#### Texto proporcionado ####

El valor del factor humano en la revolución tecnológica

Pablo Lozano
Publicada

España atraviesa un momento de transformación estructural impulsado por cambios profundos en los ámbitos tecnológico, económico y demográfico, lo que obliga a repensar el modelo productivo y laboral del país. En este contexto emergen para el ecosistema empresarial tres grandes desafíos, interconectados y urgentes, como son la adaptación al avance imparable de la tecnología, la transición hacia una economía verde y sostenible, y el envejecimiento progresivo de la población.

Estos tres desafíos exigen respuestas específicas y un abordaje global que nos permita anticipar sus efectos combinados sobre el bienestar de las personas, el empleo y la competitividad del país. Gestionarlos con acierto será clave para definir el rumbo de nuestra sociedad en las próximas décadas.

Desde una perspectiva a corto plazo, si hay un desafío al que prestarle mayor atención, ese podría ser el desarrollo tecnológico, no solo porque su ritmo supera al de cualquier cambio anterior, sino porque actúa como catalizador transversal del resto. Y es que, por ejemplo, la inteligencia artificial puede ayudarnos a gestionar recursos naturales de forma más eficiente o mejorar la atención a una población cada vez más longeva, pero también tensionar el mercado laboral, alterar nuestras formas de convivir o desafiar principios fundamentales como la equidad o la ética, entre otros.

#### Entradas proporcionadas ####

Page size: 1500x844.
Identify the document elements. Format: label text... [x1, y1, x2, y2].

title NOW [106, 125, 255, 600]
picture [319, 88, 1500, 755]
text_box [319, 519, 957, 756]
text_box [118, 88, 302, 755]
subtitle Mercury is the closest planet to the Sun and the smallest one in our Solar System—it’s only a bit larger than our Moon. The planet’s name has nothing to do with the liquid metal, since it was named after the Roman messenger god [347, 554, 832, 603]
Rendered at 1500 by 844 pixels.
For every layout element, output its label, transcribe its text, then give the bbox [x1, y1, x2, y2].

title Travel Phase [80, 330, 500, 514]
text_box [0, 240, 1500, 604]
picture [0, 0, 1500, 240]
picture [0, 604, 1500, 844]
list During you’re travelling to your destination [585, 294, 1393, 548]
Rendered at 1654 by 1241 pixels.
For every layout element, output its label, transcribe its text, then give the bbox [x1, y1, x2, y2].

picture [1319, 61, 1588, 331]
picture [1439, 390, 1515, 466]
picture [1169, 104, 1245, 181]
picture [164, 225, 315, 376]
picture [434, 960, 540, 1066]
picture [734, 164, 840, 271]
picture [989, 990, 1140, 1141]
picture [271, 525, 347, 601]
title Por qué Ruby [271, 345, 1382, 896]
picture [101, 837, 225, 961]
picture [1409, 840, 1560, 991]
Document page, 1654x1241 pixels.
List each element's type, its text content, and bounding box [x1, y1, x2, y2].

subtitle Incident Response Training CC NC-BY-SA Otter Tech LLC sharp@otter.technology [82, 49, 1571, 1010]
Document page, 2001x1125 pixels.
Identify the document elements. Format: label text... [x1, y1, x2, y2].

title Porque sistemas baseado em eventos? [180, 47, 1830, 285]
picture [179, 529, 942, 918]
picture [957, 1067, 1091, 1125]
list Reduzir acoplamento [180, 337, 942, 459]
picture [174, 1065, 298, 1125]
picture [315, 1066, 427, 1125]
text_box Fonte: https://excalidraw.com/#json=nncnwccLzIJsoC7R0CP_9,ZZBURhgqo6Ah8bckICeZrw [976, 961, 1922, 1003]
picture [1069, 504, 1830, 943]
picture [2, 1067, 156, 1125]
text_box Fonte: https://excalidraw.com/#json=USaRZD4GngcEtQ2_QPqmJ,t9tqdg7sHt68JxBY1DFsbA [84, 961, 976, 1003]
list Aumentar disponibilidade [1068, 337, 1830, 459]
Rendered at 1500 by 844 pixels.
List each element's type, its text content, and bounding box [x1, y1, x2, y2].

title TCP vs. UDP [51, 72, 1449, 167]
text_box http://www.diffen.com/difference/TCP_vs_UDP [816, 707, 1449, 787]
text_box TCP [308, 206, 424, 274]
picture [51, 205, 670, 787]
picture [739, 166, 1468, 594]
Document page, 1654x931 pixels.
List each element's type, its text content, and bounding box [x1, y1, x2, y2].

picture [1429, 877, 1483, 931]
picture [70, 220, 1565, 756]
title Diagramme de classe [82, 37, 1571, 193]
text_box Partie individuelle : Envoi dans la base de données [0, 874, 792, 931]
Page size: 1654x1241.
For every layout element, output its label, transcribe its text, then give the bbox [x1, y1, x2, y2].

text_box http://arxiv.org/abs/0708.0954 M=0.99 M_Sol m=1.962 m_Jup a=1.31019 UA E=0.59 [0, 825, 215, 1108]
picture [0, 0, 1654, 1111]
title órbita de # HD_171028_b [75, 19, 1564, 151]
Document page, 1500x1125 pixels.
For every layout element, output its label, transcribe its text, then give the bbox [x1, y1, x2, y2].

####

▸ Tarea requerida 1
Transcribe del texto sobre el factor humano todo lo que va desde "España atraviesa un" hasta "las próximas décadas.", sin ningún cambio.
▸ Tarea requerida 2
Actualiza las entradas desde la línea que contiene "Document page, 1654x1241 pixels." hasta la que contiene "text_box Partie individuelle", ambas incluidas, sustituyendo "bounding box" por "enclosing box" y sin tocar nada más. Entrega solo esas líneas.

▸ Respuesta correcta 1
España atraviesa un momento de transformación estructural impulsado por cambios profundos en los ámbitos tecnológico, económico y demográfico, lo que obliga a repensar el modelo productivo y laboral del país. En este contexto emergen para el ecosistema empresarial tres grandes desafíos, interconectados y urgentes, como son la adaptación al avance imparable de la tecnología, la transición hacia una economía verde y sostenible, y el envejecimiento progresivo de la población.

Estos tres desafíos exigen respuestas específicas y un abordaje global que nos permita anticipar sus efectos combinados sobre el bienestar de las personas, el empleo y la competitividad del país. Gestionarlos con acierto será clave para definir el rumbo de nuestra sociedad en las próximas décadas.

▸ Respuesta correcta 2
Document page, 1654x1241 pixels.
List each element's type, its text content, and enclosing box [x1, y1, x2, y2].

subtitle Incident Response Training CC NC-BY-SA Otter Tech LLC sharp@otter.technology [82, 49, 1571, 1010]
Document page, 2001x1125 pixels.
Identify the document elements. Format: label text... [x1, y1, x2, y2].

title Porque sistemas baseado em eventos? [180, 47, 1830, 285]
picture [179, 529, 942, 918]
picture [957, 1067, 1091, 1125]
list Reduzir acoplamento [180, 337, 942, 459]
picture [174, 1065, 298, 1125]
picture [315, 1066, 427, 1125]
text_box Fonte: https://excalidraw.com/#json=nncnwccLzIJsoC7R0CP_9,ZZBURhgqo6Ah8bckICeZrw [976, 961, 1922, 1003]
picture [1069, 504, 1830, 943]
picture [2, 1067, 156, 1125]
text_box Fonte: https://excalidraw.com/#json=USaRZD4GngcEtQ2_QPqmJ,t9tqdg7sHt68JxBY1DFsbA [84, 961, 976, 1003]
list Aumentar disponibilidade [1068, 337, 1830, 459]
Rendered at 1500 by 844 pixels.
List each element's type, its text content, and enclosing box [x1, y1, x2, y2].

title TCP vs. UDP [51, 72, 1449, 167]
text_box http://www.diffen.com/difference/TCP_vs_UDP [816, 707, 1449, 787]
text_box TCP [308, 206, 424, 274]
picture [51, 205, 670, 787]
picture [739, 166, 1468, 594]
Document page, 1654x931 pixels.
List each element's type, its text content, and enclosing box [x1, y1, x2, y2].

picture [1429, 877, 1483, 931]
picture [70, 220, 1565, 756]
title Diagramme de classe [82, 37, 1571, 193]
text_box Partie individuelle : Envoi dans la base de données [0, 874, 792, 931]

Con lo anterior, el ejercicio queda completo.